Can the exodus be stopped or slowed? Perhaps. But it would take a revolution in thinking to sweep away all this pagan paraphernalia.
Such a revolution in thinking requires recognition of the fact that the documents of the New Testament were not written for 21st Century Christians but for Israelites separated from us by vast differences in both culture and time.
Such a revolution in thinking requires an understanding of Israelite Messianic expectations as they existed in the 1st Century. The most significant of these were that the Messiah, when he came, was expected to fulfill the ancient promises to the tribes of Israel scattered in the Diaspora that they would one day be symbolically “resurrected” from their exile, regarded as a symbolic “death”, and be ingathered to the land to form the Kingdom of God on Earth to be administered by the Messiah in the name of God.
However, by the time the New Testament came to be written, these promises had not come to pass in the material sense so the authors were faced with the problem of reconciling the promises with the reality of a dead and gone Messiah. They developed the following arguments based on the claim that the death and resurrection of Jesus were types and shadows of a future fulfilment:
- Although the Kingdom of God in the land of Israel under the rule of God’s Messiah had not yet been established, the resurrection had brought into being a foreshadowing “spiritual” Kingdom. (Paul taught that it was not necessary to wait for the establishment of the material Kingdom but that one could join the “spiritual” Kingdom of the present by symbolically “crucifying” the old earthy man after the fashion of Adam and symbolically “resurrecting” the new spiritual man after the fashion of Jesus).
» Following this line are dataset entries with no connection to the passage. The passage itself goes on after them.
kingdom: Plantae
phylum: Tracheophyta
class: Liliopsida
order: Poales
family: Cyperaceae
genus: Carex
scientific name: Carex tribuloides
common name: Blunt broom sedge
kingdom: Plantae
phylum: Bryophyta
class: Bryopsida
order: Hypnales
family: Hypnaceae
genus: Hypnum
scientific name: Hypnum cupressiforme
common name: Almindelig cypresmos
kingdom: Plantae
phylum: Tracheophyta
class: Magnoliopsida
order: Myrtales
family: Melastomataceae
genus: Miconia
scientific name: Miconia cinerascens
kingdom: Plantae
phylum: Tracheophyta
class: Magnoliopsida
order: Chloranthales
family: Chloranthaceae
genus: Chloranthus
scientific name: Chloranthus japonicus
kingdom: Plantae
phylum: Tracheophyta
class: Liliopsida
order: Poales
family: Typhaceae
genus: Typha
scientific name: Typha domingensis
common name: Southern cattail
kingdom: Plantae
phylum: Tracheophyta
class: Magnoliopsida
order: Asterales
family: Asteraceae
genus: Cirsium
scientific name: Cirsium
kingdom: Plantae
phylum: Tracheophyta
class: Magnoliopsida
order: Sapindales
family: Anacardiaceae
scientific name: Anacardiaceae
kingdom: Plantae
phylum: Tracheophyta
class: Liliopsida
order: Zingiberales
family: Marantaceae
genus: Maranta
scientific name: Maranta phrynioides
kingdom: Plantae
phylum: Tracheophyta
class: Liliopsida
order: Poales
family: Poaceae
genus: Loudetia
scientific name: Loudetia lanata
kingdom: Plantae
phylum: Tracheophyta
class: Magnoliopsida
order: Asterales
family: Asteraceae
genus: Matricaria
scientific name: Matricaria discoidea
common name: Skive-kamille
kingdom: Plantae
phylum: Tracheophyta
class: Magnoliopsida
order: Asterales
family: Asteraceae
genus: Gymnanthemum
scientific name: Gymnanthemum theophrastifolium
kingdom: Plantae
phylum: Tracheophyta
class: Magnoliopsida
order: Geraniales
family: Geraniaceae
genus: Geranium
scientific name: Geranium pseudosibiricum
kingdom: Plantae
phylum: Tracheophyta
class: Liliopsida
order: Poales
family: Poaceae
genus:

- Although the tribes of Israel still remained scattered in the dispersion, the resurrection was a foreshadowing of the “resurrection” from dispersion and death envisioned by prophets such as Ezekiel in his Vision of the Valley of Dry Bones. For example, the author of Matthew draws multiple allusions to this passage in his account of the “signs” accompanying the crucifixion (Matthew 27:51-52) and the author of John claims that Jesus not only died for the nation but also “to gather into one the children of God who are scattered abroad” (John 11:49-52).
If the opaque layer of Hellenist-inspired doctrines and teachings had not been superimposed on the documents of the New Testament, it would have been recognised long ago that they are Israelite-specific in all their dimensions and addressed to Israelites, whether specifically stated or implied by content. (See just a very few examples - James 1:1; Acts 2:36; Acts 24:7; 28:4-7; Matthew 10:5-6, 19-28; Luke 1:32b-33; Revelation 21:14.)
What about Paul, the so-called “Apostle to the Gentiles”? Well, far from being a “universalist”, as is claimed, he was an “ethnocentrist” just like all his 1st Century contemporaries. The general scholarly consensus is that there are only seven undisputed letters attributable to Paul himself, the remainder being written by followers at a time when non-Israelites had begun to join the Jesus movement in larger numbers, which is quite evident from their content which ceases to be Israelite-specific. There is no evidence in Paul’s seven undisputed letters that he showed any interest whatever in non-Israelites, even issuing stern warnings about their status to some who had joined the Jesus group in Rome (Romans11:17-21).
The Paul of the New Testament is not even remotely similar to the Paul of Christian theology who, it is claimed, sought to establish a new religion. So what were his claims about himself and his “theology”? The author of the Gospel of Luke, who also wrote the following passages in Acts 22:3-14; 24:11-15; 26:2-7; 26:22-23 and 28:17-23, tells us all we need to know:
- he was commissioned by the God of Israel;
- he worshipped the “God of our fathers” in the Jerusalem Temple;
- he preached nothing against his people or their customs;
- he believed everything that was according to the Law of Moses and everything written in the prophets;
- he tried to persuade the Roman Jews about Jesus using the Law of Moses and the prophets;
- he hoped to see the promises made to the twelve tribes fulfilled;
- and he preached nothing but what Moses and the prophets said should come concerning Jesus.
So Paul preached “nothing” but what Moses and the prophets said should come concerning Jesus! This statement alone should be more than enough to consign the vast edifice of creedal Christianity to just a footnote in history.
So what does all this mean for Christians today? If they wish to remain followers of Jesus and see their religion survive beyond this Century, then they must reject all the Hellenist-inspired false doctrines and teachings, proclaim that they are not based on the New Testament, and build up the “assembly of God” anew. Their choice!
𝗡𝗼𝘁𝗲𝘀
When Paul uses the designation “Jew”, he is referring mainly to those who follow the customs and practices of the Judeans who worship in the Jerusalem Temple and follow the Law of Moses no matter where they live. These practices included circumcision, dietary requirements, calendrical observations, and so on. When he uses the designation “Greek”, he is referring mainly to Hellenised, Greek-speaking Jews and other Israelites who live in diaspora communities scattered throughout the Roman Empire and who don’t follow the Law of Moses, including the practice of circumcision. (To actual Greek people, Paul’s writings would be just unintelligible gibberish).
Paul’s letters have been subjected to multiple doctrinal overlays and the distractions of theological hair-splitting over issues such as Faith, Works, Righteousness, Justification, Grace, Election and so on. If they had not been subjected to these distractions, it would have been recognised long ago that the seven letters directly attributable to Paul were addressed to those who could understand them, viz. fellow Israelites living among majority non-Israelite societies beyond the confines of the land of Israel.
It’s important to recognise that Christians as a group are not now, and never were, the “people of God”, except through a process of individual spiritual adoption into the Abrahamic Covenant, as Paul outlined in Galatians 3:7, 29.